Antonio Buero Vallejo
Jordi Socias

Antonio Buero Vallejo Ganador del premio a Premio MAX de Honor de la II edición 1999

"Cuando salí de la cárcel quise recuperar el tiempo perdido en lo pictórico, pero me di cuenta de que se había producido una descompensación en cierto modo irremediable; que la mano no había trabajado lo que tenía que trabajar y comprendí que la pintura no sería mi camino"*.

Son palabras de un joven alumno de la Escuela de Bellas Artes de Madrid, militante del Partido Comunista, al que la guerra civil arrebataba un destino encaminado felizmente hacia las artes plásticas. Aquel estudiante, que en la prisión del Conde de Toreno coincide con el poeta Miguel Hernández, admirador de Goya y de Velázquez, de Rembrandt y Brueghel, de Vermeer y Turner, de Sorolla y Zuloaga, que aprecia la figuración y la buena técnica representativa, habría de buscar en la literatura dramática su forma expresiva. La página en blanco sustituyó al lienzo y las acotaciones a los colores. Ya entonces sentía una gran afición por el teatro, había vivido los estrenos madrileños de Lorca y disfrutado de la lectura de Ibsen, Chejov, Wilde o Shaw. Ese artista es Antonio Buero Vallejo.

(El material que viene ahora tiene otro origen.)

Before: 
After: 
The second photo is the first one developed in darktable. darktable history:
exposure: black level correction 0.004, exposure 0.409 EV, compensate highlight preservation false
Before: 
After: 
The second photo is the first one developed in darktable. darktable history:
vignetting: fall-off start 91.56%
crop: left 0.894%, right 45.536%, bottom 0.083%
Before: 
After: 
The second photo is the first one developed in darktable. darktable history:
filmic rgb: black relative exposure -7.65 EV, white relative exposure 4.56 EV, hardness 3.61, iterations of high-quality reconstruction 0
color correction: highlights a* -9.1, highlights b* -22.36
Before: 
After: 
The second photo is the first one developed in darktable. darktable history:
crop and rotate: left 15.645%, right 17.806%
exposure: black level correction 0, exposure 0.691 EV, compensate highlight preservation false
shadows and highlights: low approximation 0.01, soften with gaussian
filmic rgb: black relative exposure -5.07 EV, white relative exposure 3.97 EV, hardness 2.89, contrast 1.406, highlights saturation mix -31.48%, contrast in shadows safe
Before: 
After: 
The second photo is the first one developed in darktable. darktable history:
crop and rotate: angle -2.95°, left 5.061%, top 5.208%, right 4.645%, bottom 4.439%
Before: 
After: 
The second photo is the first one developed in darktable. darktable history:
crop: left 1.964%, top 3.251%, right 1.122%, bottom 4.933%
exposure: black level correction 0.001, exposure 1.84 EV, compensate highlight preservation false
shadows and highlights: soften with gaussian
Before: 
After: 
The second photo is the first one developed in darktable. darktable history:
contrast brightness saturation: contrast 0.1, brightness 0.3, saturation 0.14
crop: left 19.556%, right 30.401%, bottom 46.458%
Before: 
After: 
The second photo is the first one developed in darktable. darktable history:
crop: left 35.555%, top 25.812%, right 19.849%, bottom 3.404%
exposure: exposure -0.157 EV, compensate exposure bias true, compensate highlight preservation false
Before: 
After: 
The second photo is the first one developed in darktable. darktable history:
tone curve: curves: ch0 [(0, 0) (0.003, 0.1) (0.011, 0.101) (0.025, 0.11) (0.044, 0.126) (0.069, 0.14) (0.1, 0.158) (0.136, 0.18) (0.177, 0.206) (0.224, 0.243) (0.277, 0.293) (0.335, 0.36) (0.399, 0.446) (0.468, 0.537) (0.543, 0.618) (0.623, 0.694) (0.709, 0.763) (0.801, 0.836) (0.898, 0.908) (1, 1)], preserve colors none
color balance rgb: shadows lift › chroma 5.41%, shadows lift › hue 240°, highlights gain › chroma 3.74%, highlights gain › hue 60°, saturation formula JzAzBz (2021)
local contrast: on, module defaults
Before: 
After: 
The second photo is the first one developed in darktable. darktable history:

Hoy, tras más de cinco décadas de constante y precisa dedicación al teatro desde aquella primera obra que esbozó en la cárcel, En la ardiente oscuridad, hasta la más reciente, dedicada a la guerra civil, Buero nos ha regalado treinta retratos de la vida y el mundo. Treinta obras, entre originales y adaptaciones de textos de Ibsen (El pato salvaje), Shakespeare (Hamlet) y Brecht (Madre coraje), que muestran nuestras debilidades y grandezas. Universales, sí –ahí queda la traducción y edición de sus creaciones a más de una quincena de lenguas y su representación en numerosos países–, pero especialmente nuestras. Porque en las páginas de Historia de una escalera, El tragaluz, Un soñador para un pueblo, El concierto de San Ovidio, La fundación, El sueño de la razón y tantas otras, reconocemos experiencias y prototipos profundamente españoles y contemporáneos. En ellas se vislumbran los trazos nacidos de la experiencia y la memoria histórica.

Trazos delicados, precisos, de una fortaleza que nos impresiona. Trazos que nos transportan a los ojos heridos de Ignacio, rebelde con esa ceguera que le rodea; a la sordera abrasadora de Francisco de Goya, en un universo en el que la razón recrea monstruos; a la alucinación transitoria de una fundación, que ante nosotros va desgajándose hasta mostrar su condición real y lacerante. Buero nos presenta a esos individuos a los que la vida dio la oportunidad de rebelarse a la mediocridad, a la resignación y al miedo. Como tantos españoles que no desistieron en el empeño de luchar por una España posible, desahuciada por una España real.

Buero Vallejo ha dibujado un paisaje en el que lo real, la metáfora y la poesía constituyen imágenes precisas y deslumbrantes de un tiempo y un dolor. El dolor del hombre de este final de milenio ante la vivencia trágica. Es la tragedia del hombre que se enfrenta a la búsqueda de la verdad, a la libertad, a la plenitud no alcanzada. Tragedia del hombre que quiere la luz y está rodeado de tinieblas; que sabe que el mundo está lleno de cárceles y atardeceres, de desengaños y mentiras. Pero de un hombre con esperanza, iluminado por un haz que mana de un pequeño tragaluz. Y esa luz no falta nunca.

Esa luz acompañó a los espectadores del Teatro Español de Madrid, deslumbrados en 1947 con el estreno de Historia de una escalera, la obra ganadora del Premio Lope de Vega y nos acompaña esta noche en la gala de concesión de los Premios Max. Es la luz de todos lo que creen que el viaje a través del dolor y de la vida merece la pena si no se dan por vencidos. Buero creyó que el camino de la pintura podía habitar en la esperanza del teatro. Y esa esperanza marcó de un modo decisivo la historia del teatro español.

Itziar Pascual

* Véase Buero por Buero, de Francisco Torres Monreal. Asociación de Autores de Teatro. Colección Damos la palabra. Madrid, 1993.